I told you earlier that I have spring on my mind. And each spring I lament the fact that I’ve yet to come up with a wonderful “one size cures all” solution for the students in my classroom who just don’t want to learn. There’s at least one in every classroom: a student with great potential and a lousy attitude. I’ve found this to be true in every school I’ve taught in, worked in, and attended as a student. I can even remember four of my high school classmates who were classic underachievers because of their attitude. Few parents, and even fewer students, truly understand the relationship between attitude and success. I would rather work with a child on the lower end of the academic scale who wants to learn, than struggle with one who is smarter, but unmotivated. It’s a constant battle to keep some of my students “on task”. I just keep trying to find the key to each student’s attitude and help them as much as I can in one short year.
Education is changing and evolving into something very different from our childhood experience. We live in a world overflowing information. We can no longer hope to teach our children 1/10 of what they need to know. Instead, we need to concentrate on developing students who know how -1. how to work with people, 2.how to find information, and 3.how to get things done. Students need to be cooperative, creative, inventive, understanding, willing to work, respectful of the rights of others, and determined to succeed, even if success requires hard work and a change in their attitude. Attitude, not ability, is the real key to school success.
Webster lists seven meanings for the word attitude. There are three that I think relate to school success. (4) a: a mental position with regard to a fact or state b: a feeling or emotion toward a fact or state. (6): an organismic state of readiness to respond in a characteristic way to a stimulus (as an object, concept, or situation) (7): a: a negative or hostile state of mind b: a cocky or arrogant manner.
Some students adopt the mental position that anything worth doing must be enjoyable. Nice work if you can get it, but they have to learn that all schoolwork is important. No one goes through life doing only what is fun!
Equally frustrating is the child who won’t try anything that looks remotely difficult. They are in a constant state of readiness called “fight or flight”. In frightening situations our primal response is to either stand and fight or run away. Some students choose to run away from anything perceived as difficult (math) or frightening (new). They are afraid of looking stupid in front of their peers or disappointing their teachers and/or parents, so they’d rather not try at all.
Another troubled student is the one with the cocky or arrogant manner, the one who says, “I’m not going to learn and you can’t make me!” He may think he has his life figured out and doesn’t want to hear any other ideas. Or he may have been so hurt by someone or some experience that he doesn’t want to risk being vulnerable again. He may be hiding a terrible secret, like the fact that he can’t see, hear, read. Or he may be like Shawn, a student I encountered a few years ago. His mother was a principal, so Shawn thought he was above reproach. There are as many reasons for an arrogant manner as there are children, so it is often the most difficult attitude to change.

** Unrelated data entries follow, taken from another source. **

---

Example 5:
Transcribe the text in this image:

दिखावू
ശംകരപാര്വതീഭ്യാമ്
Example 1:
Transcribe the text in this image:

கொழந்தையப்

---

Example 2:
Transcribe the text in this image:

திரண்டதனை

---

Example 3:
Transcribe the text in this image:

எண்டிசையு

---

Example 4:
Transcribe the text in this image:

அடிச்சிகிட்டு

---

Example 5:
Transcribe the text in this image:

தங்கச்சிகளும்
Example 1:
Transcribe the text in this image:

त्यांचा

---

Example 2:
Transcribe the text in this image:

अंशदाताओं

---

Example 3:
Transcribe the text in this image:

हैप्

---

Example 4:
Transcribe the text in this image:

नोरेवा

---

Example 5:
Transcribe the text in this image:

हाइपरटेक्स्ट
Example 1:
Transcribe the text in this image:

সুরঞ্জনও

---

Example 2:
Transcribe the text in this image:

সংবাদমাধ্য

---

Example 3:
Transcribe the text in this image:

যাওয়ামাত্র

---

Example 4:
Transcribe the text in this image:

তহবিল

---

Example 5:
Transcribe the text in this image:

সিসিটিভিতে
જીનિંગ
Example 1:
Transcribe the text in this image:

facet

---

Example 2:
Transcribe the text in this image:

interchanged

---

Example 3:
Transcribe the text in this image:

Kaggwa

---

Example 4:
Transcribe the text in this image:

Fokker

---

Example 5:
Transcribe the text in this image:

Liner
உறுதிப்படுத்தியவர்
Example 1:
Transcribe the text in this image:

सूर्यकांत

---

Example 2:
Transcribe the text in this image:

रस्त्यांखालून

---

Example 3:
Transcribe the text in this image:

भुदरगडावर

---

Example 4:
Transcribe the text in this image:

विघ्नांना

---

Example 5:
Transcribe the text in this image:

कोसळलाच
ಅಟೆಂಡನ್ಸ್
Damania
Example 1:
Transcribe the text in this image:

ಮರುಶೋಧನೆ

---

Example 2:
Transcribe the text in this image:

These are just a few examples of students with lots of potential, but their attitude is preventing them from being successful students. I could have talked about Henry, who thinks his beautiful singing voice will bring him so much fame and fortune that he won’t need “all this school stuff”. Or Jake, whose mind has turned his minor disability into an insurmountable obstacle to success. There are literally thousands of children who enter school each day ready to fail because of their attitude toward school, life, parents, and themselves.
The Bible warns us that “as he thinketh in his heart, so is he” (Prov. 23:7).
The mind(heart) is the power behind everything we say and do. And in Ecclesiastes 10:9 we are told “whatsoever thy hand findeth to do, do it with thy might”. I think these two verses, and many others, let us know that our attitude- the way our mind (heart) thinks about something- is more important than just the fact that we do it. I wish I could convey that to all of my students. I wish you would help me by teaching the children who are in your life that attitude is the key to success in school, and in life.